The Montana hydroelectric facilities, however, carry none of the environmental liabilities of the coal-fired generators. The hydro facilities generate electricity without using any fossil fuels and without releasing any greenhouse gases. Most of them have also recently undergone environmental review by the federal energy regulators and have been re-licensed for another 50-years of operation.

As a result, NorthWestern estimated the value of PPL-Montana’s coal-fired electric generators to be a negative $340 million dollars. When combined with NorthWestern’s estimate that the hydroelectric facilities were worth $740 million, the offer NorthWestern made for the whole package was only $400 million.

Of course, those who believe that the future of the Montana economy and the nation’s energy independence is tied to coal will find this NorthWestern financial analysis outrageous. Of course many of these coal enthusiasts also do not believe that the combustions of fossil fuels cause global warming. The recognition of that potential greenhouse gas environmental liability associated with coal-fired generation in the financial analyses of many electric utilities and  the same conclusions reached by Wall Street financial analysts is incomprehensible to coal boosters. It is seen as proof that the supposed federal “war on coal” has gotten out of hand and even infected Wall Street.

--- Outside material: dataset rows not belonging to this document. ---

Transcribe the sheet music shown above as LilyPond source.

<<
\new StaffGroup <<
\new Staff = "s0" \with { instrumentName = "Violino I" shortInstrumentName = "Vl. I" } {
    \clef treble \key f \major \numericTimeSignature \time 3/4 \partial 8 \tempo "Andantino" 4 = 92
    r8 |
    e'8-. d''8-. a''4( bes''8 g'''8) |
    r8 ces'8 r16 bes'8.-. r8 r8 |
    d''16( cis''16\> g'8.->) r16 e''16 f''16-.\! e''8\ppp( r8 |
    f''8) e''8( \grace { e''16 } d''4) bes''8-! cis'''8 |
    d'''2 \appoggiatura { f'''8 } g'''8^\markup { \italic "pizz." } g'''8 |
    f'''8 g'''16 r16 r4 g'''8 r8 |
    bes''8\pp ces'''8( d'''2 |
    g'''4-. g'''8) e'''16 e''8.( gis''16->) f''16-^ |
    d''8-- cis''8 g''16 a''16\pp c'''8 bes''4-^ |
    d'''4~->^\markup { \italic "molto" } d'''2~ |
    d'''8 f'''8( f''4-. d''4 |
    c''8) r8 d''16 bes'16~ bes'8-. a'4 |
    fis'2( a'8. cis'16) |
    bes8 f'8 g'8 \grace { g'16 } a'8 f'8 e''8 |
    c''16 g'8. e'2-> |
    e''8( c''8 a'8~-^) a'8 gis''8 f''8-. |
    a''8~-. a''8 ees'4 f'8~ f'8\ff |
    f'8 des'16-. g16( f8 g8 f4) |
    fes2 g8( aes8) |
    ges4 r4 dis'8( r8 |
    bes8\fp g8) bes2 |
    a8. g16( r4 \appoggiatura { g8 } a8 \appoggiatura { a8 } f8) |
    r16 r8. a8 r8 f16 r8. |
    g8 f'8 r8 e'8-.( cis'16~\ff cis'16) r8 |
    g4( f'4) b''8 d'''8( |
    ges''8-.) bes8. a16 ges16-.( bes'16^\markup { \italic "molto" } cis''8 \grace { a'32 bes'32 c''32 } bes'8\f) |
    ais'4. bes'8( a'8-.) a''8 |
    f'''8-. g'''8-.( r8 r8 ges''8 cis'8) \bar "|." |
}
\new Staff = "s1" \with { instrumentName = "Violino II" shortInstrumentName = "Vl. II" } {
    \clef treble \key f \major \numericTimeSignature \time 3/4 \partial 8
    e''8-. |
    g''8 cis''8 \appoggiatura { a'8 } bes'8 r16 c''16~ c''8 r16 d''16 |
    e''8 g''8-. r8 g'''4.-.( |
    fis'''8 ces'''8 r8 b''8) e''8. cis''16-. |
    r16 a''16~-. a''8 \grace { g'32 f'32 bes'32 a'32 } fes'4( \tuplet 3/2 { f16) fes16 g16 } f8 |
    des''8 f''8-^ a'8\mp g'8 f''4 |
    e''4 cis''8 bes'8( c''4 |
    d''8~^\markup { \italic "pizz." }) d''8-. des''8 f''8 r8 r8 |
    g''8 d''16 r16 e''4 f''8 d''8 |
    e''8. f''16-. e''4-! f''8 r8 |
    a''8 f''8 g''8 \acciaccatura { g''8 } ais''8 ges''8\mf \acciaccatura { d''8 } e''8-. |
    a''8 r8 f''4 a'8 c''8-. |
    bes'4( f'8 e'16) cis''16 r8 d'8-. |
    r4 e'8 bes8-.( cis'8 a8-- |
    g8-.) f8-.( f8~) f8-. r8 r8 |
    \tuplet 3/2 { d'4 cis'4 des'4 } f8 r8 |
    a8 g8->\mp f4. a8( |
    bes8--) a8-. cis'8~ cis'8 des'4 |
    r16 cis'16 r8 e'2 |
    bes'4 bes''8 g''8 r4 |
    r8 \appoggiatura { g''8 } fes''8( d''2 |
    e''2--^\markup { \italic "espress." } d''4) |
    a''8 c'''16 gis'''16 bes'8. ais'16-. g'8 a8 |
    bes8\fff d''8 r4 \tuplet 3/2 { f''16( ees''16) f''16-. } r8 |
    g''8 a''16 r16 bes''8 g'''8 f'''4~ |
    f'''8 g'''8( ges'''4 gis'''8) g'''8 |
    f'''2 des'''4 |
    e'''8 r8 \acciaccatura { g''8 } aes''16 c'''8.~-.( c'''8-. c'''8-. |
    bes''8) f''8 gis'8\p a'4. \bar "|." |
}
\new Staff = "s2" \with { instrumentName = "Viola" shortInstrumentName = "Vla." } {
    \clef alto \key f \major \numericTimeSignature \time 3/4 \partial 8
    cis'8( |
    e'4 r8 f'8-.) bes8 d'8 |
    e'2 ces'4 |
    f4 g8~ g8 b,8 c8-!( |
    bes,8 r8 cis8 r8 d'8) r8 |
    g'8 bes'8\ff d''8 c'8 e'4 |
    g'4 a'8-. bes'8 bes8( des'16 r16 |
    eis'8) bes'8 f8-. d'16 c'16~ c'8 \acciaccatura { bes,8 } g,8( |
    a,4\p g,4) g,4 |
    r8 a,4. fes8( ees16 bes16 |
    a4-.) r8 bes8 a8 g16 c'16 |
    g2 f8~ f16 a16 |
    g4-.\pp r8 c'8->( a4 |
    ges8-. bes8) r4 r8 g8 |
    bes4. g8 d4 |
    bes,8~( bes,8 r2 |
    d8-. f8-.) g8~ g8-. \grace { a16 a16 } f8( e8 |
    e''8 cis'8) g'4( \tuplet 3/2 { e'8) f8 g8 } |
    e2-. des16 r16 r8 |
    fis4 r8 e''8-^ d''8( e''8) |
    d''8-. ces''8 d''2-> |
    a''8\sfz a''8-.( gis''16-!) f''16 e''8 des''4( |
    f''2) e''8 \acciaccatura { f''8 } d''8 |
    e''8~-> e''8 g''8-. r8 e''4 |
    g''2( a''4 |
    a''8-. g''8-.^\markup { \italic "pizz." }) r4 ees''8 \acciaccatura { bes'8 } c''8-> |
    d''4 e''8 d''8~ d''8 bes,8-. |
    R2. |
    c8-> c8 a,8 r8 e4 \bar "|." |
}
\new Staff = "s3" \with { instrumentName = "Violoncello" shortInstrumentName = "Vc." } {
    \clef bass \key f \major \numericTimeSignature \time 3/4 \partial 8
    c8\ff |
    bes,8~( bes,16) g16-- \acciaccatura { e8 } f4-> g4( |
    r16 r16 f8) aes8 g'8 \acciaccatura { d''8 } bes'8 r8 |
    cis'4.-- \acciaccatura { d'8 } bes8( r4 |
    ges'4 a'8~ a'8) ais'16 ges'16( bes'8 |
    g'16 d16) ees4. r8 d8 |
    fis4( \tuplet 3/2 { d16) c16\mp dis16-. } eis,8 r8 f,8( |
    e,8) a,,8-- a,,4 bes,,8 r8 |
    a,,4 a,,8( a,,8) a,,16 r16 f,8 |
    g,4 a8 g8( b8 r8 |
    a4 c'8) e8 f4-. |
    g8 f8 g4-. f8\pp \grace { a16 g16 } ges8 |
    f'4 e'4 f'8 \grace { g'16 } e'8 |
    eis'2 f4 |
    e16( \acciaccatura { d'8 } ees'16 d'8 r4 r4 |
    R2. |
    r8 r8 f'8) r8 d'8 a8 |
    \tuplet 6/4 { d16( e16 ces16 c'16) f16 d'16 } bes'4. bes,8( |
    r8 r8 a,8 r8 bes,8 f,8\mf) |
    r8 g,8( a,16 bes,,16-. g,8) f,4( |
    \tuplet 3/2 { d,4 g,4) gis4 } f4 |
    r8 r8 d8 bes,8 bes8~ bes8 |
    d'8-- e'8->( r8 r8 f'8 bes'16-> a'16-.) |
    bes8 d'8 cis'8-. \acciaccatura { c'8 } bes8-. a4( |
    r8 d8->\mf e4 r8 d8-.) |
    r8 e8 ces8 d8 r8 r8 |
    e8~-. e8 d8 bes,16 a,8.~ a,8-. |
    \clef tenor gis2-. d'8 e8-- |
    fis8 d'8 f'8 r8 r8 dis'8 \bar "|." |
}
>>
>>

Alternatively, this hard-nosed financial analysis may help undermine the position of these ideologically-based flat-earth enthusiasts who insist we have to abandon science to have a future. The opposite, of course, is true. It is time to face up to the nearly irreversible damage we are doing to our atmosphere and begin making the rational adaptations in our energy use that we can before nature forces much more costly and disruptive adaptations upon us.